Stored items from a collection:
________________________

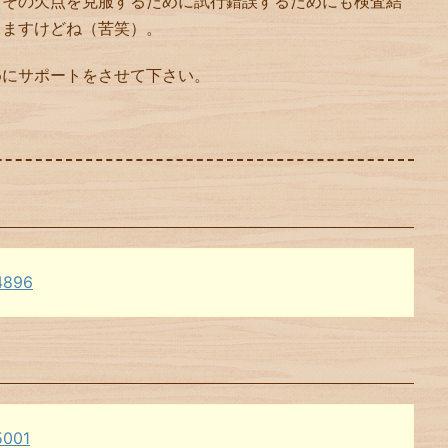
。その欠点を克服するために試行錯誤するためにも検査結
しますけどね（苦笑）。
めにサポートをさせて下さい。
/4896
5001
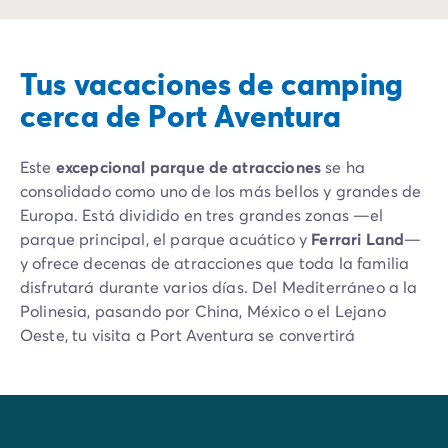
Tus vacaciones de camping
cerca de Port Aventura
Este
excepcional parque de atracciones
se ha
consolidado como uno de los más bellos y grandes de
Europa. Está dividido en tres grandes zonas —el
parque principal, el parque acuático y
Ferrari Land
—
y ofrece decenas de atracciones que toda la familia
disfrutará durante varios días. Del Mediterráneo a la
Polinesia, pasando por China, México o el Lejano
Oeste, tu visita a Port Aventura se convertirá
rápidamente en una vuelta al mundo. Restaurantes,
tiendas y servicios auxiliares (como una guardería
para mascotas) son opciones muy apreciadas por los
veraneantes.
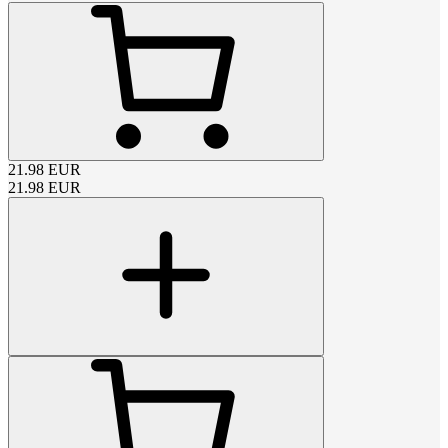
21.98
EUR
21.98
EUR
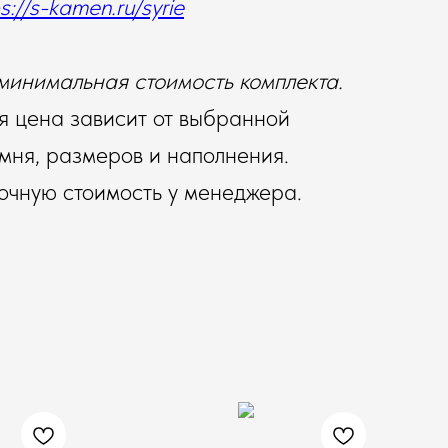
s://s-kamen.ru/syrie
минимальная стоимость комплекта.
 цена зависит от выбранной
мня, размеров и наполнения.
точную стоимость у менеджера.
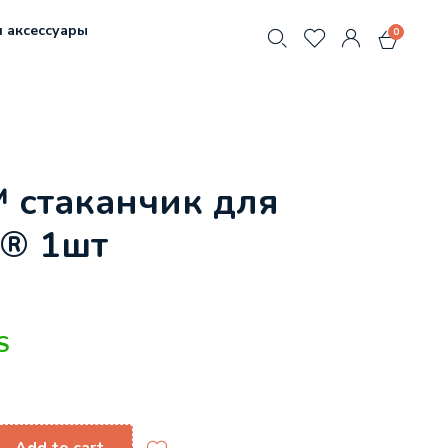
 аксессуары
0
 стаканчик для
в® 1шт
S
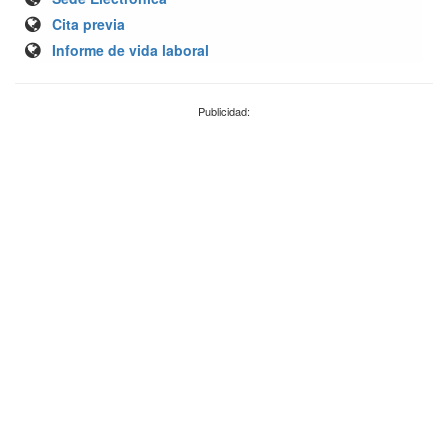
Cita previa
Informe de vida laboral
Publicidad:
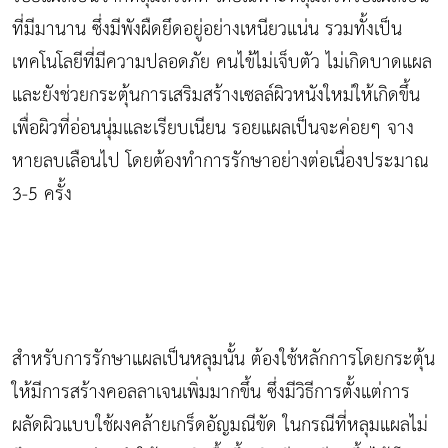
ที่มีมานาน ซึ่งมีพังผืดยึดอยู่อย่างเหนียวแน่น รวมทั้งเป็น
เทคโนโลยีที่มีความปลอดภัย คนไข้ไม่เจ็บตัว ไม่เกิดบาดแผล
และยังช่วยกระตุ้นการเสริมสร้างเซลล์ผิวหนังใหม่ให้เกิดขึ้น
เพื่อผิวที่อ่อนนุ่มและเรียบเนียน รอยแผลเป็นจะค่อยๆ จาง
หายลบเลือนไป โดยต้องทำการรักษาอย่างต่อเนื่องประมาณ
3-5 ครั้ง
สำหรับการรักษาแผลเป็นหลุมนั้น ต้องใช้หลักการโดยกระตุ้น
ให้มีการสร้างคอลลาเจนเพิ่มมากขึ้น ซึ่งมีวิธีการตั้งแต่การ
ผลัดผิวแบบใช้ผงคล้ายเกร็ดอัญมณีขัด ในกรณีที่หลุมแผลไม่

________________________

EXERCISE:
Each line above should be output exactly, apart from the pictures.

EXERCISE RESULT:
。その欠点を克服するために試行錯誤するためにも検査結
しますけどね（苦笑）。
めにサポートをさせて下さい。
/4896
5001
Tus vacaciones de camping
cerca de Port Aventura
Este
excepcional parque de atracciones
se ha
consolidado como uno de los más bellos y grandes de
Europa. Está dividido en tres grandes zonas —el
parque principal, el parque acuático y
Ferrari Land
—
y ofrece decenas de atracciones que toda la familia
disfrutará durante varios días. Del Mediterráneo a la
Polinesia, pasando por China, México o el Lejano
Oeste, tu visita a Port Aventura se convertirá
rápidamente en una vuelta al mundo. Restaurantes,
tiendas y servicios auxiliares (como una guardería
para mascotas) son opciones muy apreciadas por los
veraneantes.
21.98
EUR
21.98
EUR
s://s-kamen.ru/syrie
минимальная стоимость комплекта.
 цена зависит от выбранной
мня, размеров и наполнения.
точную стоимость у менеджера.
 аксессуары
0
 стаканчик для
в® 1шт
S
Cita previa
Informe de vida laboral
Publicidad:
ที่มีมานาน ซึ่งมีพังผืดยึดอยู่อย่างเหนียวแน่น รวมทั้งเป็น
เทคโนโลยีที่มีความปลอดภัย คนไข้ไม่เจ็บตัว ไม่เกิดบาดแผล
และยังช่วยกระตุ้นการเสริมสร้างเซลล์ผิวหนังใหม่ให้เกิดขึ้น
เพื่อผิวที่อ่อนนุ่มและเรียบเนียน รอยแผลเป็นจะค่อยๆ จาง
หายลบเลือนไป โดยต้องทำการรักษาอย่างต่อเนื่องประมาณ
3-5 ครั้ง
สำหรับการรักษาแผลเป็นหลุมนั้น ต้องใช้หลักการโดยกระตุ้น
ให้มีการสร้างคอลลาเจนเพิ่มมากขึ้น ซึ่งมีวิธีการตั้งแต่การ
ผลัดผิวแบบใช้ผงคล้ายเกร็ดอัญมณีขัด ในกรณีที่หลุมแผลไม่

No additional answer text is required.